> [RECORDS TO USE]:
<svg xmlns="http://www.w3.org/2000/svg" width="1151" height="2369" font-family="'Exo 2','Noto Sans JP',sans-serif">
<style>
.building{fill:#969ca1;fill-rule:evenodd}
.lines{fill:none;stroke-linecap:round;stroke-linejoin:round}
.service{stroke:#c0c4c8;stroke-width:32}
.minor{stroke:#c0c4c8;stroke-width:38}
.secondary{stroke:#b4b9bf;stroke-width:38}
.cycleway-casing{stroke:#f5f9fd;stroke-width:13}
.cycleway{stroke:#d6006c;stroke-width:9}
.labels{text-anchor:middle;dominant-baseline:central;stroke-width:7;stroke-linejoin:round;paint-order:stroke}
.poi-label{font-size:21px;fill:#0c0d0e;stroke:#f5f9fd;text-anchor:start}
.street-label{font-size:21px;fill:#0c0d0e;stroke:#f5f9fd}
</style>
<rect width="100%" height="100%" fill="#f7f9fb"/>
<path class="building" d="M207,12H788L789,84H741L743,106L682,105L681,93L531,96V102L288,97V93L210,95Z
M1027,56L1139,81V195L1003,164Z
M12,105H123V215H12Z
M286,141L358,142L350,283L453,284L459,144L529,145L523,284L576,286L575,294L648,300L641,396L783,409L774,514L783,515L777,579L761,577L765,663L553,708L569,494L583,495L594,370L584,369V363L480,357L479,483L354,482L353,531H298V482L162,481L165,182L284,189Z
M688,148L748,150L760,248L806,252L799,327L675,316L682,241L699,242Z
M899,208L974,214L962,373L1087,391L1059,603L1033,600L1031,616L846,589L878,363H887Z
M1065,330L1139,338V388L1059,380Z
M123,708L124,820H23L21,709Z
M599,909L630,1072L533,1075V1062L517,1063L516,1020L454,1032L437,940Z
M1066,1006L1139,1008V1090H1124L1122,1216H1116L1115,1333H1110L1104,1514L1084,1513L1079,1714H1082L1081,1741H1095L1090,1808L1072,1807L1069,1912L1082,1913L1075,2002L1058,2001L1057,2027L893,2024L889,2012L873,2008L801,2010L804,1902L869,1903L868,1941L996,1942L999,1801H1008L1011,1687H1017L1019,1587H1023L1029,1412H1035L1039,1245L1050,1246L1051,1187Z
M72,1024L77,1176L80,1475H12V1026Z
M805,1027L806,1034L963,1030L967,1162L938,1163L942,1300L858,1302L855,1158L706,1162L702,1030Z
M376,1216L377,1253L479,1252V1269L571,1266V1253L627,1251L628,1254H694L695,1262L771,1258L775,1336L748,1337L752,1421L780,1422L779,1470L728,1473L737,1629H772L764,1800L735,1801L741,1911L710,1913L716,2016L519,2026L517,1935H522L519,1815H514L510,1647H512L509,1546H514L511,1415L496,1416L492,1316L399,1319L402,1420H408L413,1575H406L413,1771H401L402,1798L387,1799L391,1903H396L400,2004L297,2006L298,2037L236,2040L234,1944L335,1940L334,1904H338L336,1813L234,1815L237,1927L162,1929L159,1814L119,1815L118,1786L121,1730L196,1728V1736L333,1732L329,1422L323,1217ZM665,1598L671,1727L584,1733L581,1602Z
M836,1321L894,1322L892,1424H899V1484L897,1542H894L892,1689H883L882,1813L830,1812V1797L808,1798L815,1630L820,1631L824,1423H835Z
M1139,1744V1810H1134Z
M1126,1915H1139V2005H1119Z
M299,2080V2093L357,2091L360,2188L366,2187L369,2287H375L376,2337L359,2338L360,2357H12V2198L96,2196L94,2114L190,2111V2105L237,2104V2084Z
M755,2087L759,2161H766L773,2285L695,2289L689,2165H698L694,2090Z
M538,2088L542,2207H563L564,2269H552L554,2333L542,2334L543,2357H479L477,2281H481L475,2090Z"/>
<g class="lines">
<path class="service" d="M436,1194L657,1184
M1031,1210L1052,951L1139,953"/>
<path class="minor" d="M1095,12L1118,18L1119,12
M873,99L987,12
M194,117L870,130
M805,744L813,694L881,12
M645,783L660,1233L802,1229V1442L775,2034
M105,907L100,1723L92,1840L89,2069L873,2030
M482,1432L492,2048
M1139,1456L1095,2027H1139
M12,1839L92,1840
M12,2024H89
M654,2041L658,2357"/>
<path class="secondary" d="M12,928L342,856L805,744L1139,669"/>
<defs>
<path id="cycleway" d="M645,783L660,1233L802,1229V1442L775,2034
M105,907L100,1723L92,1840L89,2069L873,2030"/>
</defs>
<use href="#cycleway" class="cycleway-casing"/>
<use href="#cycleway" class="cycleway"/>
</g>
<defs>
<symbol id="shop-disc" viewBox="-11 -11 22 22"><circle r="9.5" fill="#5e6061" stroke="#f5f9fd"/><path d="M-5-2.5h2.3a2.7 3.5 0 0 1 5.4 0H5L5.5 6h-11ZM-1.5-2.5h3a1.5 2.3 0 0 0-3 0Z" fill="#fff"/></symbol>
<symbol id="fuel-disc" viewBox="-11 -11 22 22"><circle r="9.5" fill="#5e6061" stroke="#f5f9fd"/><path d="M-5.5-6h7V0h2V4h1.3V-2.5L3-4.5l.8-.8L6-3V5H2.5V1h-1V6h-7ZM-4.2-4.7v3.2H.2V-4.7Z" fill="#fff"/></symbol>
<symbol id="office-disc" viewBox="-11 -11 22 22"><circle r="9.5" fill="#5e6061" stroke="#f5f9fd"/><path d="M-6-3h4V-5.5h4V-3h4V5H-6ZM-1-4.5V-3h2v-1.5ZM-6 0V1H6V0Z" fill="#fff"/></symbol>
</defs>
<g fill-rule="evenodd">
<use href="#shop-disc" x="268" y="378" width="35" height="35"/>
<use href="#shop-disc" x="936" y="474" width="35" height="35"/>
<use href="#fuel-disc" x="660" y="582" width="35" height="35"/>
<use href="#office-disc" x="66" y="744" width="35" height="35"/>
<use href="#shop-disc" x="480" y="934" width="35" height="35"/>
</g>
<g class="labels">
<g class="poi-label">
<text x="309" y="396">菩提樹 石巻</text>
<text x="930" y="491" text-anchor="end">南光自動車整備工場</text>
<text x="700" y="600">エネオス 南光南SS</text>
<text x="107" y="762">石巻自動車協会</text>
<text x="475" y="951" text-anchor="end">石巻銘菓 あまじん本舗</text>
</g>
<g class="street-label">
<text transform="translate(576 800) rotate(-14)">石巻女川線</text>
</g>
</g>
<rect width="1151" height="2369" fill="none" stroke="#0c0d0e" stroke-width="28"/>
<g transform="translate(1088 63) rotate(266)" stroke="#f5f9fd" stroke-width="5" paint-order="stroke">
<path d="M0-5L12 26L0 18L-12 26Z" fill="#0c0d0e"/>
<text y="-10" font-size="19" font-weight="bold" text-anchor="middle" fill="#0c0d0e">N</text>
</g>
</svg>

> [EXERCISE PROMPT]: Could you write out all the records exactly, please?

> [RESPONSE FOR THIS EXERCISE]:
<svg xmlns="http://www.w3.org/2000/svg" width="1151" height="2369" font-family="'Exo 2','Noto Sans JP',sans-serif">
<style>
.building{fill:#969ca1;fill-rule:evenodd}
.lines{fill:none;stroke-linecap:round;stroke-linejoin:round}
.service{stroke:#c0c4c8;stroke-width:32}
.minor{stroke:#c0c4c8;stroke-width:38}
.secondary{stroke:#b4b9bf;stroke-width:38}
.cycleway-casing{stroke:#f5f9fd;stroke-width:13}
.cycleway{stroke:#d6006c;stroke-width:9}
.labels{text-anchor:middle;dominant-baseline:central;stroke-width:7;stroke-linejoin:round;paint-order:stroke}
.poi-label{font-size:21px;fill:#0c0d0e;stroke:#f5f9fd;text-anchor:start}
.street-label{font-size:21px;fill:#0c0d0e;stroke:#f5f9fd}
</style>
<rect width="100%" height="100%" fill="#f7f9fb"/>
<path class="building" d="M207,12H788L789,84H741L743,106L682,105L681,93L531,96V102L288,97V93L210,95Z
M1027,56L1139,81V195L1003,164Z
M12,105H123V215H12Z
M286,141L358,142L350,283L453,284L459,144L529,145L523,284L576,286L575,294L648,300L641,396L783,409L774,514L783,515L777,579L761,577L765,663L553,708L569,494L583,495L594,370L584,369V363L480,357L479,483L354,482L353,531H298V482L162,481L165,182L284,189Z
M688,148L748,150L760,248L806,252L799,327L675,316L682,241L699,242Z
M899,208L974,214L962,373L1087,391L1059,603L1033,600L1031,616L846,589L878,363H887Z
M1065,330L1139,338V388L1059,380Z
M123,708L124,820H23L21,709Z
M599,909L630,1072L533,1075V1062L517,1063L516,1020L454,1032L437,940Z
M1066,1006L1139,1008V1090H1124L1122,1216H1116L1115,1333H1110L1104,1514L1084,1513L1079,1714H1082L1081,1741H1095L1090,1808L1072,1807L1069,1912L1082,1913L1075,2002L1058,2001L1057,2027L893,2024L889,2012L873,2008L801,2010L804,1902L869,1903L868,1941L996,1942L999,1801H1008L1011,1687H1017L1019,1587H1023L1029,1412H1035L1039,1245L1050,1246L1051,1187Z
M72,1024L77,1176L80,1475H12V1026Z
M805,1027L806,1034L963,1030L967,1162L938,1163L942,1300L858,1302L855,1158L706,1162L702,1030Z
M376,1216L377,1253L479,1252V1269L571,1266V1253L627,1251L628,1254H694L695,1262L771,1258L775,1336L748,1337L752,1421L780,1422L779,1470L728,1473L737,1629H772L764,1800L735,1801L741,1911L710,1913L716,2016L519,2026L517,1935H522L519,1815H514L510,1647H512L509,1546H514L511,1415L496,1416L492,1316L399,1319L402,1420H408L413,1575H406L413,1771H401L402,1798L387,1799L391,1903H396L400,2004L297,2006L298,2037L236,2040L234,1944L335,1940L334,1904H338L336,1813L234,1815L237,1927L162,1929L159,1814L119,1815L118,1786L121,1730L196,1728V1736L333,1732L329,1422L323,1217ZM665,1598L671,1727L584,1733L581,1602Z
M836,1321L894,1322L892,1424H899V1484L897,1542H894L892,1689H883L882,1813L830,1812V1797L808,1798L815,1630L820,1631L824,1423H835Z
M1139,1744V1810H1134Z
M1126,1915H1139V2005H1119Z
M299,2080V2093L357,2091L360,2188L366,2187L369,2287H375L376,2337L359,2338L360,2357H12V2198L96,2196L94,2114L190,2111V2105L237,2104V2084Z
M755,2087L759,2161H766L773,2285L695,2289L689,2165H698L694,2090Z
M538,2088L542,2207H563L564,2269H552L554,2333L542,2334L543,2357H479L477,2281H481L475,2090Z"/>
<g class="lines">
<path class="service" d="M436,1194L657,1184
M1031,1210L1052,951L1139,953"/>
<path class="minor" d="M1095,12L1118,18L1119,12
M873,99L987,12
M194,117L870,130
M805,744L813,694L881,12
M645,783L660,1233L802,1229V1442L775,2034
M105,907L100,1723L92,1840L89,2069L873,2030
M482,1432L492,2048
M1139,1456L1095,2027H1139
M12,1839L92,1840
M12,2024H89
M654,2041L658,2357"/>
<path class="secondary" d="M12,928L342,856L805,744L1139,669"/>
<defs>
<path id="cycleway" d="M645,783L660,1233L802,1229V1442L775,2034
M105,907L100,1723L92,1840L89,2069L873,2030"/>
</defs>
<use href="#cycleway" class="cycleway-casing"/>
<use href="#cycleway" class="cycleway"/>
</g>
<defs>
<symbol id="shop-disc" viewBox="-11 -11 22 22"><circle r="9.5" fill="#5e6061" stroke="#f5f9fd"/><path d="M-5-2.5h2.3a2.7 3.5 0 0 1 5.4 0H5L5.5 6h-11ZM-1.5-2.5h3a1.5 2.3 0 0 0-3 0Z" fill="#fff"/></symbol>
<symbol id="fuel-disc" viewBox="-11 -11 22 22"><circle r="9.5" fill="#5e6061" stroke="#f5f9fd"/><path d="M-5.5-6h7V0h2V4h1.3V-2.5L3-4.5l.8-.8L6-3V5H2.5V1h-1V6h-7ZM-4.2-4.7v3.2H.2V-4.7Z" fill="#fff"/></symbol>
<symbol id="office-disc" viewBox="-11 -11 22 22"><circle r="9.5" fill="#5e6061" stroke="#f5f9fd"/><path d="M-6-3h4V-5.5h4V-3h4V5H-6ZM-1-4.5V-3h2v-1.5ZM-6 0V1H6V0Z" fill="#fff"/></symbol>
</defs>
<g fill-rule="evenodd">
<use href="#shop-disc" x="268" y="378" width="35" height="35"/>
<use href="#shop-disc" x="936" y="474" width="35" height="35"/>
<use href="#fuel-disc" x="660" y="582" width="35" height="35"/>
<use href="#office-disc" x="66" y="744" width="35" height="35"/>
<use href="#shop-disc" x="480" y="934" width="35" height="35"/>
</g>
<g class="labels">
<g class="poi-label">
<text x="309" y="396">菩提樹 石巻</text>
<text x="930" y="491" text-anchor="end">南光自動車整備工場</text>
<text x="700" y="600">エネオス 南光南SS</text>
<text x="107" y="762">石巻自動車協会</text>
<text x="475" y="951" text-anchor="end">石巻銘菓 あまじん本舗</text>
</g>
<g class="street-label">
<text transform="translate(576 800) rotate(-14)">石巻女川線</text>
</g>
</g>
<rect width="1151" height="2369" fill="none" stroke="#0c0d0e" stroke-width="28"/>
<g transform="translate(1088 63) rotate(266)" stroke="#f5f9fd" stroke-width="5" paint-order="stroke">
<path d="M0-5L12 26L0 18L-12 26Z" fill="#0c0d0e"/>
<text y="-10" font-size="19" font-weight="bold" text-anchor="middle" fill="#0c0d0e">N</text>
</g>
</svg>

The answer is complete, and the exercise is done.